Hong Kong will never become an independent sovereign state in 2047, says Qiao Xiaoyang, head of the National People’s Congress Law Committee.
“It’s impossible, How would it be possible?”
The comments came after an article in the latest issue of the University of Hong Kong student magazine Undergrad proposed that Hong Kong become a sovereign state recognised by the UN in 2047.
The article argued for the city’s independence on the expiry of the Sino-British Joint Declaration, which rules that Hong Kong should remain unchanged for 50 years after the 1997 handover.
“Even though Hong Kong doesn’t have the conditions to become independent yet ... whether independence is viable or not is not our main concern,” it read. “The main point is whether Hong Kong should become independent.”
Secretary for Justice Rimsky Yuen Kwok-keung also didn't agree with the students’ suggestion, though he added it was “a good thing to discuss Hong Kong’s future development."
“I can’t see why ‘one country, two systems’ needs any change,” says a student surnamed Yuen, an HKU law graduate, said.
Yurn also says that, “(students) seem to be exploring ways to achieve democracy.

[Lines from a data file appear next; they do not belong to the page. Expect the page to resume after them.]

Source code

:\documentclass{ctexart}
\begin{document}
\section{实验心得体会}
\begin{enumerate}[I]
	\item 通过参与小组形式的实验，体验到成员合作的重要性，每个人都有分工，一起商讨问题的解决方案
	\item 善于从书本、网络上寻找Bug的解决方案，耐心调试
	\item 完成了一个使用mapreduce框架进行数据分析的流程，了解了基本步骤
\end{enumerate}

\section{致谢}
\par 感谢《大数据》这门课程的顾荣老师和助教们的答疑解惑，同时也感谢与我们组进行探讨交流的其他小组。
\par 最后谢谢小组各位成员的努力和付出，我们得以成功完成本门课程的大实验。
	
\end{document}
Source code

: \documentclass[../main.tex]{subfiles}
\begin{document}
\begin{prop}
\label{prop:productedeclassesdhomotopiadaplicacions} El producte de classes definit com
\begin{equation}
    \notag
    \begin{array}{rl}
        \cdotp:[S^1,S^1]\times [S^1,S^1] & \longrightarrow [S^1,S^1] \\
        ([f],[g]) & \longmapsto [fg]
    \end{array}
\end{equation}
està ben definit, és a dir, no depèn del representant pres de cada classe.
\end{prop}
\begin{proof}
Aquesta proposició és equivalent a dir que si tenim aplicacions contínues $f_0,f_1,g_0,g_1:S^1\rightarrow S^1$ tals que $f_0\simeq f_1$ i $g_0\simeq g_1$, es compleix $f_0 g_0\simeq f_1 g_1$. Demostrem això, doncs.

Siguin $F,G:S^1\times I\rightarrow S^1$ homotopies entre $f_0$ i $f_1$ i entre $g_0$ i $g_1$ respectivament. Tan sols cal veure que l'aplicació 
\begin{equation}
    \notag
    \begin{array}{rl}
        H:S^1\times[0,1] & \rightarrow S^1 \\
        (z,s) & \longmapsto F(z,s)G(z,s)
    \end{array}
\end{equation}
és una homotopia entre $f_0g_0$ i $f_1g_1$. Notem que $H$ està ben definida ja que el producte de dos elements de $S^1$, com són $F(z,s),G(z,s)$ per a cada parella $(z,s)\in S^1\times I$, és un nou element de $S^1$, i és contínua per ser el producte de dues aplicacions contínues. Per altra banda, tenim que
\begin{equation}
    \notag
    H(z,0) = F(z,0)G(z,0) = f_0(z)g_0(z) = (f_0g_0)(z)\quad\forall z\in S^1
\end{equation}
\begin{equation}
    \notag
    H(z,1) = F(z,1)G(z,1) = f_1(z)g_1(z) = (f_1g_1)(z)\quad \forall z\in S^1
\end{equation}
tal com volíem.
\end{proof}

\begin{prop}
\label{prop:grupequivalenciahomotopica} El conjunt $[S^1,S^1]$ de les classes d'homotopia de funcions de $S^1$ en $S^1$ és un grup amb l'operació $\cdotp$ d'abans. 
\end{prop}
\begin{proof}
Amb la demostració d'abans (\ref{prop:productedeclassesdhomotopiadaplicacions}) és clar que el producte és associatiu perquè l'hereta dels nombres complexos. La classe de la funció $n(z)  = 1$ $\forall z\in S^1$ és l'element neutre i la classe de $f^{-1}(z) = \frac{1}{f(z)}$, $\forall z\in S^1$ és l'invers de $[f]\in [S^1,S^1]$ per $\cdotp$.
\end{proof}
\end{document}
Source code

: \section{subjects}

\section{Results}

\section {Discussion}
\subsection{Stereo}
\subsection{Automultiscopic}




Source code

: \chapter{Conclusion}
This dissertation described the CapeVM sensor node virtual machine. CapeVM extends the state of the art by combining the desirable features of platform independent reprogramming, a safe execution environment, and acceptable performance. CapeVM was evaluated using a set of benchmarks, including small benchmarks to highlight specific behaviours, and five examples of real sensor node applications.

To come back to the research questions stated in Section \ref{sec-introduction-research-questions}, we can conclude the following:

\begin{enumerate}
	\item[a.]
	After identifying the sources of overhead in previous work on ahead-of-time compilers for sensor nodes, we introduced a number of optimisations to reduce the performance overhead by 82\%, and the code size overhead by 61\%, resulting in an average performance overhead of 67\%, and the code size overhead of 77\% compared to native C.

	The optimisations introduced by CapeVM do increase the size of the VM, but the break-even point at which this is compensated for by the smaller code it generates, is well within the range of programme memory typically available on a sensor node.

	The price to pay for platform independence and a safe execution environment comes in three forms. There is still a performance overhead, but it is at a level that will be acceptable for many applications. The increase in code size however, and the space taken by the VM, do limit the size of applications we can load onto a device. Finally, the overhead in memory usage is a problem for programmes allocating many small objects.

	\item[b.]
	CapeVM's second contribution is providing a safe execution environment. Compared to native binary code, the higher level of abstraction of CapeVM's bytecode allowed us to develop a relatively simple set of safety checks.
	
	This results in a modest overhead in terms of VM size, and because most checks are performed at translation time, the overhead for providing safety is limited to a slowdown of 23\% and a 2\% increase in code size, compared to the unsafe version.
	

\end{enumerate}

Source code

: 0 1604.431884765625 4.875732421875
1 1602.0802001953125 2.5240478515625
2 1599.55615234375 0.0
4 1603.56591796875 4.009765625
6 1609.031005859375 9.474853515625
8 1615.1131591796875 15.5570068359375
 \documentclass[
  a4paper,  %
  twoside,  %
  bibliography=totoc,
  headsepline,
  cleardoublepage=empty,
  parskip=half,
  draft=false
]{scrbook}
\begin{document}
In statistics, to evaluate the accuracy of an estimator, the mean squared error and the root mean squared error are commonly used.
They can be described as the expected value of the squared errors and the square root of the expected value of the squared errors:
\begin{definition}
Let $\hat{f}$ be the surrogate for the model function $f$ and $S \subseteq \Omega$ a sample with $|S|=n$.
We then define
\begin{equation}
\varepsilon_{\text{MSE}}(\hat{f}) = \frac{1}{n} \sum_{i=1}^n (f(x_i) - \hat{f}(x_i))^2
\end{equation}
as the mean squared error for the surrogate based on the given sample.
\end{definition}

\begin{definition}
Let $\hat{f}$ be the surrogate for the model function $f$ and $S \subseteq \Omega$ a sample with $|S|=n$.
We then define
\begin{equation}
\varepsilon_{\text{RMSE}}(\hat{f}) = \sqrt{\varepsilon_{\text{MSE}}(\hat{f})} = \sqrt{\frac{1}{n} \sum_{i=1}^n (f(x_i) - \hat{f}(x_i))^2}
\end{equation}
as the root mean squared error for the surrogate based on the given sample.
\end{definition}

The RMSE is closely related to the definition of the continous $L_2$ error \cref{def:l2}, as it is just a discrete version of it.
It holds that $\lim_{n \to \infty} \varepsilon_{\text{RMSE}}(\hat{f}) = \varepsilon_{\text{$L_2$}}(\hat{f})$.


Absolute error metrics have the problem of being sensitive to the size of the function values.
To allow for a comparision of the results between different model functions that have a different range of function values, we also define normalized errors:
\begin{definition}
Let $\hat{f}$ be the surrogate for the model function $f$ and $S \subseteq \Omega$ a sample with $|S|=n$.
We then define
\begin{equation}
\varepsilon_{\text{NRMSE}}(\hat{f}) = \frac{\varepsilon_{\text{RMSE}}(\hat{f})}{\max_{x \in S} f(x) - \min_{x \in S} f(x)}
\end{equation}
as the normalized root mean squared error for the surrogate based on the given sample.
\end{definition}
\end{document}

If so, I would suggest improving ‘one country, two systems'," which he says is more pragmatic and feasible way for the city to achieve democracy.
With the rise of anti-mainland sentiment among the city’s youth, the future of Hong Kong beyond 2047 has become a topic of debate. The young people of the city are saying Hong Kong's autonomy has been compromised by China’s ever-strengthening political influence.
“I do think it should be up to the Hong Kong people to decide if we should be independent or not," says YP junior reporter Joshua Lee, 17, from Sha Tin College. "Hongkongers should have a right to decide their own future, rather than have Beijing decide for us. It seems Beijing just enforces their ideas of what Hong Kong is without considering how Hongkongers actually feel, or if the ideas are applicable to the city."
Joshua also says that a poll, similar to The Scottish Independence Referendum Bill in 2014, should take place in the city.
Another junior reporter, Veronica Lin, says young people should just accept that Hong Kong is a part of China. “A stable and peaceful society is what we need, so I think we should accept the rule of the Chinese government,” the 16-year-old Hong Kong International School student says.
The University of Hong Kong student Joseph Ho Hei-chi, 20, focused more on the identity of Hongkongers after the 1997 handover. “I don’t think independence is impossible, but I hope we can emphasise the discussion of our identity and relationship with mainlanders," says 20-year-old University of Hong Kong student, Joseph Ho Hei-chi. "Xenophobic sentiments towards China shouldn’t exist. If we become independent, we will still have a close economic and political tie to the mainland."